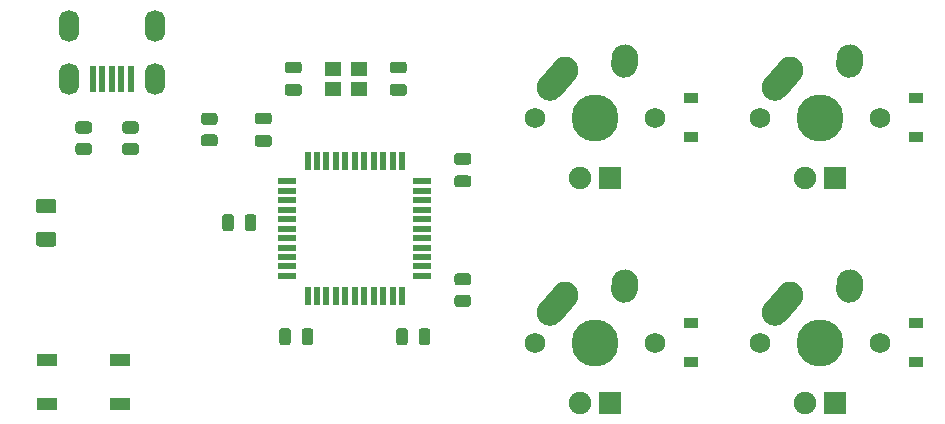
<source format=gbs>
%TF.GenerationSoftware,KiCad,Pcbnew,(5.1.12)-1*%
%TF.CreationDate,2022-04-14T09:57:20+09:00*%
%TF.ProjectId,ai03-pcb-guide,61693033-2d70-4636-922d-67756964652e,rev?*%
%TF.SameCoordinates,Original*%
%TF.FileFunction,Soldermask,Bot*%
%TF.FilePolarity,Negative*%
%FSLAX46Y46*%
G04 Gerber Fmt 4.6, Leading zero omitted, Abs format (unit mm)*
G04 Created by KiCad (PCBNEW (5.1.12)-1) date 2022-04-14 09:57:20*
%MOMM*%
%LPD*%
G01*
G04 APERTURE LIST*
%ADD10R,1.400000X1.200000*%
%ADD11O,1.700000X2.700000*%
%ADD12R,0.500000X2.250000*%
%ADD13R,0.550000X1.500000*%
%ADD14R,1.500000X0.550000*%
%ADD15R,1.800000X1.100000*%
%ADD16C,1.750000*%
%ADD17R,1.905000X1.905000*%
%ADD18C,1.905000*%
%ADD19C,2.250000*%
%ADD20C,3.987800*%
%ADD21R,1.200000X0.900000*%
G04 APERTURE END LIST*
D10*
%TO.C,Y1*%
X75903000Y-79033000D03*
X73703000Y-79033000D03*
X73703000Y-80733000D03*
X75903000Y-80733000D03*
%TD*%
D11*
%TO.C,USB1*%
X51341000Y-75406250D03*
X58641000Y-75406250D03*
X58641000Y-79906250D03*
X51341000Y-79906250D03*
D12*
X53391000Y-79906250D03*
X54191000Y-79906250D03*
X54991000Y-79906250D03*
X55791000Y-79906250D03*
X56591000Y-79906250D03*
%TD*%
D13*
%TO.C,U1*%
X71565000Y-98283000D03*
X72365000Y-98283000D03*
X73165000Y-98283000D03*
X73965000Y-98283000D03*
X74765000Y-98283000D03*
X75565000Y-98283000D03*
X76365000Y-98283000D03*
X77165000Y-98283000D03*
X77965000Y-98283000D03*
X78765000Y-98283000D03*
X79565000Y-98283000D03*
D14*
X81265000Y-96583000D03*
X81265000Y-95783000D03*
X81265000Y-94983000D03*
X81265000Y-94183000D03*
X81265000Y-93383000D03*
X81265000Y-92583000D03*
X81265000Y-91783000D03*
X81265000Y-90983000D03*
X81265000Y-90183000D03*
X81265000Y-89383000D03*
X81265000Y-88583000D03*
D13*
X79565000Y-86883000D03*
X78765000Y-86883000D03*
X77965000Y-86883000D03*
X77165000Y-86883000D03*
X76365000Y-86883000D03*
X75565000Y-86883000D03*
X74765000Y-86883000D03*
X73965000Y-86883000D03*
X73165000Y-86883000D03*
X72365000Y-86883000D03*
X71565000Y-86883000D03*
D14*
X69865000Y-88583000D03*
X69865000Y-89383000D03*
X69865000Y-90183000D03*
X69865000Y-90983000D03*
X69865000Y-91783000D03*
X69865000Y-92583000D03*
X69865000Y-93383000D03*
X69865000Y-94183000D03*
X69865000Y-94983000D03*
X69865000Y-95783000D03*
X69865000Y-96583000D03*
%TD*%
D15*
%TO.C,SW1*%
X55709750Y-107418750D03*
X49509750Y-103718750D03*
X55709750Y-103718750D03*
X49509750Y-107418750D03*
%TD*%
%TO.C,R4*%
G36*
G01*
X85159001Y-97390000D02*
X84258999Y-97390000D01*
G75*
G02*
X84009000Y-97140001I0J249999D01*
G01*
X84009000Y-96614999D01*
G75*
G02*
X84258999Y-96365000I249999J0D01*
G01*
X85159001Y-96365000D01*
G75*
G02*
X85409000Y-96614999I0J-249999D01*
G01*
X85409000Y-97140001D01*
G75*
G02*
X85159001Y-97390000I-249999J0D01*
G01*
G37*
G36*
G01*
X85159001Y-99215000D02*
X84258999Y-99215000D01*
G75*
G02*
X84009000Y-98965001I0J249999D01*
G01*
X84009000Y-98439999D01*
G75*
G02*
X84258999Y-98190000I249999J0D01*
G01*
X85159001Y-98190000D01*
G75*
G02*
X85409000Y-98439999I0J-249999D01*
G01*
X85409000Y-98965001D01*
G75*
G02*
X85159001Y-99215000I-249999J0D01*
G01*
G37*
%TD*%
%TO.C,R3*%
G36*
G01*
X53059751Y-84531250D02*
X52159749Y-84531250D01*
G75*
G02*
X51909750Y-84281251I0J249999D01*
G01*
X51909750Y-83756249D01*
G75*
G02*
X52159749Y-83506250I249999J0D01*
G01*
X53059751Y-83506250D01*
G75*
G02*
X53309750Y-83756249I0J-249999D01*
G01*
X53309750Y-84281251D01*
G75*
G02*
X53059751Y-84531250I-249999J0D01*
G01*
G37*
G36*
G01*
X53059751Y-86356250D02*
X52159749Y-86356250D01*
G75*
G02*
X51909750Y-86106251I0J249999D01*
G01*
X51909750Y-85581249D01*
G75*
G02*
X52159749Y-85331250I249999J0D01*
G01*
X53059751Y-85331250D01*
G75*
G02*
X53309750Y-85581249I0J-249999D01*
G01*
X53309750Y-86106251D01*
G75*
G02*
X53059751Y-86356250I-249999J0D01*
G01*
G37*
%TD*%
%TO.C,R2*%
G36*
G01*
X57028501Y-84531250D02*
X56128499Y-84531250D01*
G75*
G02*
X55878500Y-84281251I0J249999D01*
G01*
X55878500Y-83756249D01*
G75*
G02*
X56128499Y-83506250I249999J0D01*
G01*
X57028501Y-83506250D01*
G75*
G02*
X57278500Y-83756249I0J-249999D01*
G01*
X57278500Y-84281251D01*
G75*
G02*
X57028501Y-84531250I-249999J0D01*
G01*
G37*
G36*
G01*
X57028501Y-86356250D02*
X56128499Y-86356250D01*
G75*
G02*
X55878500Y-86106251I0J249999D01*
G01*
X55878500Y-85581249D01*
G75*
G02*
X56128499Y-85331250I249999J0D01*
G01*
X57028501Y-85331250D01*
G75*
G02*
X57278500Y-85581249I0J-249999D01*
G01*
X57278500Y-86106251D01*
G75*
G02*
X57028501Y-86356250I-249999J0D01*
G01*
G37*
%TD*%
%TO.C,R1*%
G36*
G01*
X63696001Y-83801000D02*
X62795999Y-83801000D01*
G75*
G02*
X62546000Y-83551001I0J249999D01*
G01*
X62546000Y-83025999D01*
G75*
G02*
X62795999Y-82776000I249999J0D01*
G01*
X63696001Y-82776000D01*
G75*
G02*
X63946000Y-83025999I0J-249999D01*
G01*
X63946000Y-83551001D01*
G75*
G02*
X63696001Y-83801000I-249999J0D01*
G01*
G37*
G36*
G01*
X63696001Y-85626000D02*
X62795999Y-85626000D01*
G75*
G02*
X62546000Y-85376001I0J249999D01*
G01*
X62546000Y-84850999D01*
G75*
G02*
X62795999Y-84601000I249999J0D01*
G01*
X63696001Y-84601000D01*
G75*
G02*
X63946000Y-84850999I0J-249999D01*
G01*
X63946000Y-85376001D01*
G75*
G02*
X63696001Y-85626000I-249999J0D01*
G01*
G37*
%TD*%
D16*
%TO.C,MX4*%
X120015000Y-102235000D03*
X109855000Y-102235000D03*
D17*
X116205000Y-107315000D03*
D18*
X113665000Y-107315000D03*
D19*
X112435000Y-98235000D03*
D20*
X114935000Y-102235000D03*
G36*
G01*
X110373688Y-100532350D02*
X110373683Y-100532345D01*
G75*
G02*
X110287655Y-98943683I751317J837345D01*
G01*
X111597657Y-97483683D01*
G75*
G02*
X113186319Y-97397655I837345J-751317D01*
G01*
X113186319Y-97397655D01*
G75*
G02*
X113272347Y-98986317I-751317J-837345D01*
G01*
X111962345Y-100446317D01*
G75*
G02*
X110373683Y-100532345I-837345J751317D01*
G01*
G37*
D19*
X117475000Y-97155000D03*
G36*
G01*
X117358483Y-98857395D02*
X117357597Y-98857334D01*
G75*
G02*
X116312666Y-97657597I77403J1122334D01*
G01*
X116352666Y-97077597D01*
G75*
G02*
X117552403Y-96032666I1122334J-77403D01*
G01*
X117552403Y-96032666D01*
G75*
G02*
X118597334Y-97232403I-77403J-1122334D01*
G01*
X118557334Y-97812403D01*
G75*
G02*
X117357597Y-98857334I-1122334J77403D01*
G01*
G37*
%TD*%
D16*
%TO.C,MX3*%
X100965000Y-102235000D03*
X90805000Y-102235000D03*
D17*
X97155000Y-107315000D03*
D18*
X94615000Y-107315000D03*
D19*
X93385000Y-98235000D03*
D20*
X95885000Y-102235000D03*
G36*
G01*
X91323688Y-100532350D02*
X91323683Y-100532345D01*
G75*
G02*
X91237655Y-98943683I751317J837345D01*
G01*
X92547657Y-97483683D01*
G75*
G02*
X94136319Y-97397655I837345J-751317D01*
G01*
X94136319Y-97397655D01*
G75*
G02*
X94222347Y-98986317I-751317J-837345D01*
G01*
X92912345Y-100446317D01*
G75*
G02*
X91323683Y-100532345I-837345J751317D01*
G01*
G37*
D19*
X98425000Y-97155000D03*
G36*
G01*
X98308483Y-98857395D02*
X98307597Y-98857334D01*
G75*
G02*
X97262666Y-97657597I77403J1122334D01*
G01*
X97302666Y-97077597D01*
G75*
G02*
X98502403Y-96032666I1122334J-77403D01*
G01*
X98502403Y-96032666D01*
G75*
G02*
X99547334Y-97232403I-77403J-1122334D01*
G01*
X99507334Y-97812403D01*
G75*
G02*
X98307597Y-98857334I-1122334J77403D01*
G01*
G37*
%TD*%
D16*
%TO.C,MX2*%
X120015000Y-83185000D03*
X109855000Y-83185000D03*
D17*
X116205000Y-88265000D03*
D18*
X113665000Y-88265000D03*
D19*
X112435000Y-79185000D03*
D20*
X114935000Y-83185000D03*
G36*
G01*
X110373688Y-81482350D02*
X110373683Y-81482345D01*
G75*
G02*
X110287655Y-79893683I751317J837345D01*
G01*
X111597657Y-78433683D01*
G75*
G02*
X113186319Y-78347655I837345J-751317D01*
G01*
X113186319Y-78347655D01*
G75*
G02*
X113272347Y-79936317I-751317J-837345D01*
G01*
X111962345Y-81396317D01*
G75*
G02*
X110373683Y-81482345I-837345J751317D01*
G01*
G37*
D19*
X117475000Y-78105000D03*
G36*
G01*
X117358483Y-79807395D02*
X117357597Y-79807334D01*
G75*
G02*
X116312666Y-78607597I77403J1122334D01*
G01*
X116352666Y-78027597D01*
G75*
G02*
X117552403Y-76982666I1122334J-77403D01*
G01*
X117552403Y-76982666D01*
G75*
G02*
X118597334Y-78182403I-77403J-1122334D01*
G01*
X118557334Y-78762403D01*
G75*
G02*
X117357597Y-79807334I-1122334J77403D01*
G01*
G37*
%TD*%
D16*
%TO.C,MX1*%
X100965000Y-83185000D03*
X90805000Y-83185000D03*
D17*
X97155000Y-88265000D03*
D18*
X94615000Y-88265000D03*
D19*
X93385000Y-79185000D03*
D20*
X95885000Y-83185000D03*
G36*
G01*
X91323688Y-81482350D02*
X91323683Y-81482345D01*
G75*
G02*
X91237655Y-79893683I751317J837345D01*
G01*
X92547657Y-78433683D01*
G75*
G02*
X94136319Y-78347655I837345J-751317D01*
G01*
X94136319Y-78347655D01*
G75*
G02*
X94222347Y-79936317I-751317J-837345D01*
G01*
X92912345Y-81396317D01*
G75*
G02*
X91323683Y-81482345I-837345J751317D01*
G01*
G37*
D19*
X98425000Y-78105000D03*
G36*
G01*
X98308483Y-79807395D02*
X98307597Y-79807334D01*
G75*
G02*
X97262666Y-78607597I77403J1122334D01*
G01*
X97302666Y-78027597D01*
G75*
G02*
X98502403Y-76982666I1122334J-77403D01*
G01*
X98502403Y-76982666D01*
G75*
G02*
X99547334Y-78182403I-77403J-1122334D01*
G01*
X99507334Y-78762403D01*
G75*
G02*
X98307597Y-79807334I-1122334J77403D01*
G01*
G37*
%TD*%
%TO.C,F1*%
G36*
G01*
X50059750Y-91300000D02*
X48809750Y-91300000D01*
G75*
G02*
X48559750Y-91050000I0J250000D01*
G01*
X48559750Y-90300000D01*
G75*
G02*
X48809750Y-90050000I250000J0D01*
G01*
X50059750Y-90050000D01*
G75*
G02*
X50309750Y-90300000I0J-250000D01*
G01*
X50309750Y-91050000D01*
G75*
G02*
X50059750Y-91300000I-250000J0D01*
G01*
G37*
G36*
G01*
X50059750Y-94100000D02*
X48809750Y-94100000D01*
G75*
G02*
X48559750Y-93850000I0J250000D01*
G01*
X48559750Y-93100000D01*
G75*
G02*
X48809750Y-92850000I250000J0D01*
G01*
X50059750Y-92850000D01*
G75*
G02*
X50309750Y-93100000I0J-250000D01*
G01*
X50309750Y-93850000D01*
G75*
G02*
X50059750Y-94100000I-250000J0D01*
G01*
G37*
%TD*%
D21*
%TO.C,D4*%
X123063000Y-100585000D03*
X123063000Y-103885000D03*
%TD*%
%TO.C,D3*%
X104013000Y-100585000D03*
X104013000Y-103885000D03*
%TD*%
%TO.C,D2*%
X123063000Y-81535000D03*
X123063000Y-84835000D03*
%TD*%
%TO.C,D1*%
X104013000Y-81535000D03*
X104013000Y-84835000D03*
%TD*%
%TO.C,C7*%
G36*
G01*
X71062000Y-102202000D02*
X71062000Y-101252000D01*
G75*
G02*
X71312000Y-101002000I250000J0D01*
G01*
X71812000Y-101002000D01*
G75*
G02*
X72062000Y-101252000I0J-250000D01*
G01*
X72062000Y-102202000D01*
G75*
G02*
X71812000Y-102452000I-250000J0D01*
G01*
X71312000Y-102452000D01*
G75*
G02*
X71062000Y-102202000I0J250000D01*
G01*
G37*
G36*
G01*
X69162000Y-102202000D02*
X69162000Y-101252000D01*
G75*
G02*
X69412000Y-101002000I250000J0D01*
G01*
X69912000Y-101002000D01*
G75*
G02*
X70162000Y-101252000I0J-250000D01*
G01*
X70162000Y-102202000D01*
G75*
G02*
X69912000Y-102452000I-250000J0D01*
G01*
X69412000Y-102452000D01*
G75*
G02*
X69162000Y-102202000I0J250000D01*
G01*
G37*
%TD*%
%TO.C,C6*%
G36*
G01*
X80068000Y-101252000D02*
X80068000Y-102202000D01*
G75*
G02*
X79818000Y-102452000I-250000J0D01*
G01*
X79318000Y-102452000D01*
G75*
G02*
X79068000Y-102202000I0J250000D01*
G01*
X79068000Y-101252000D01*
G75*
G02*
X79318000Y-101002000I250000J0D01*
G01*
X79818000Y-101002000D01*
G75*
G02*
X80068000Y-101252000I0J-250000D01*
G01*
G37*
G36*
G01*
X81968000Y-101252000D02*
X81968000Y-102202000D01*
G75*
G02*
X81718000Y-102452000I-250000J0D01*
G01*
X81218000Y-102452000D01*
G75*
G02*
X80968000Y-102202000I0J250000D01*
G01*
X80968000Y-101252000D01*
G75*
G02*
X81218000Y-101002000I250000J0D01*
G01*
X81718000Y-101002000D01*
G75*
G02*
X81968000Y-101252000I0J-250000D01*
G01*
G37*
%TD*%
%TO.C,C5*%
G36*
G01*
X85184000Y-87180000D02*
X84234000Y-87180000D01*
G75*
G02*
X83984000Y-86930000I0J250000D01*
G01*
X83984000Y-86430000D01*
G75*
G02*
X84234000Y-86180000I250000J0D01*
G01*
X85184000Y-86180000D01*
G75*
G02*
X85434000Y-86430000I0J-250000D01*
G01*
X85434000Y-86930000D01*
G75*
G02*
X85184000Y-87180000I-250000J0D01*
G01*
G37*
G36*
G01*
X85184000Y-89080000D02*
X84234000Y-89080000D01*
G75*
G02*
X83984000Y-88830000I0J250000D01*
G01*
X83984000Y-88330000D01*
G75*
G02*
X84234000Y-88080000I250000J0D01*
G01*
X85184000Y-88080000D01*
G75*
G02*
X85434000Y-88330000I0J-250000D01*
G01*
X85434000Y-88830000D01*
G75*
G02*
X85184000Y-89080000I-250000J0D01*
G01*
G37*
%TD*%
%TO.C,C4*%
G36*
G01*
X68293000Y-83751000D02*
X67343000Y-83751000D01*
G75*
G02*
X67093000Y-83501000I0J250000D01*
G01*
X67093000Y-83001000D01*
G75*
G02*
X67343000Y-82751000I250000J0D01*
G01*
X68293000Y-82751000D01*
G75*
G02*
X68543000Y-83001000I0J-250000D01*
G01*
X68543000Y-83501000D01*
G75*
G02*
X68293000Y-83751000I-250000J0D01*
G01*
G37*
G36*
G01*
X68293000Y-85651000D02*
X67343000Y-85651000D01*
G75*
G02*
X67093000Y-85401000I0J250000D01*
G01*
X67093000Y-84901000D01*
G75*
G02*
X67343000Y-84651000I250000J0D01*
G01*
X68293000Y-84651000D01*
G75*
G02*
X68543000Y-84901000I0J-250000D01*
G01*
X68543000Y-85401000D01*
G75*
G02*
X68293000Y-85651000I-250000J0D01*
G01*
G37*
%TD*%
%TO.C,C3*%
G36*
G01*
X65336000Y-91600000D02*
X65336000Y-92550000D01*
G75*
G02*
X65086000Y-92800000I-250000J0D01*
G01*
X64586000Y-92800000D01*
G75*
G02*
X64336000Y-92550000I0J250000D01*
G01*
X64336000Y-91600000D01*
G75*
G02*
X64586000Y-91350000I250000J0D01*
G01*
X65086000Y-91350000D01*
G75*
G02*
X65336000Y-91600000I0J-250000D01*
G01*
G37*
G36*
G01*
X67236000Y-91600000D02*
X67236000Y-92550000D01*
G75*
G02*
X66986000Y-92800000I-250000J0D01*
G01*
X66486000Y-92800000D01*
G75*
G02*
X66236000Y-92550000I0J250000D01*
G01*
X66236000Y-91600000D01*
G75*
G02*
X66486000Y-91350000I250000J0D01*
G01*
X66986000Y-91350000D01*
G75*
G02*
X67236000Y-91600000I0J-250000D01*
G01*
G37*
%TD*%
%TO.C,C2*%
G36*
G01*
X69883000Y-80333000D02*
X70833000Y-80333000D01*
G75*
G02*
X71083000Y-80583000I0J-250000D01*
G01*
X71083000Y-81083000D01*
G75*
G02*
X70833000Y-81333000I-250000J0D01*
G01*
X69883000Y-81333000D01*
G75*
G02*
X69633000Y-81083000I0J250000D01*
G01*
X69633000Y-80583000D01*
G75*
G02*
X69883000Y-80333000I250000J0D01*
G01*
G37*
G36*
G01*
X69883000Y-78433000D02*
X70833000Y-78433000D01*
G75*
G02*
X71083000Y-78683000I0J-250000D01*
G01*
X71083000Y-79183000D01*
G75*
G02*
X70833000Y-79433000I-250000J0D01*
G01*
X69883000Y-79433000D01*
G75*
G02*
X69633000Y-79183000I0J250000D01*
G01*
X69633000Y-78683000D01*
G75*
G02*
X69883000Y-78433000I250000J0D01*
G01*
G37*
%TD*%
%TO.C,C1*%
G36*
G01*
X79723000Y-79433000D02*
X78773000Y-79433000D01*
G75*
G02*
X78523000Y-79183000I0J250000D01*
G01*
X78523000Y-78683000D01*
G75*
G02*
X78773000Y-78433000I250000J0D01*
G01*
X79723000Y-78433000D01*
G75*
G02*
X79973000Y-78683000I0J-250000D01*
G01*
X79973000Y-79183000D01*
G75*
G02*
X79723000Y-79433000I-250000J0D01*
G01*
G37*
G36*
G01*
X79723000Y-81333000D02*
X78773000Y-81333000D01*
G75*
G02*
X78523000Y-81083000I0J250000D01*
G01*
X78523000Y-80583000D01*
G75*
G02*
X78773000Y-80333000I250000J0D01*
G01*
X79723000Y-80333000D01*
G75*
G02*
X79973000Y-80583000I0J-250000D01*
G01*
X79973000Y-81083000D01*
G75*
G02*
X79723000Y-81333000I-250000J0D01*
G01*
G37*
%TD*%
M02*

</source>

(WORK REQUIRED) Wherever the string "KiCad" appears in the data above, report the whole line.

(ANSWER BOX)
%TF.GenerationSoftware,KiCad,Pcbnew,(5.1.12)-1*%
G04 Created by KiCad (PCBNEW (5.1.12)-1) date 2022-04-14 09:57:20*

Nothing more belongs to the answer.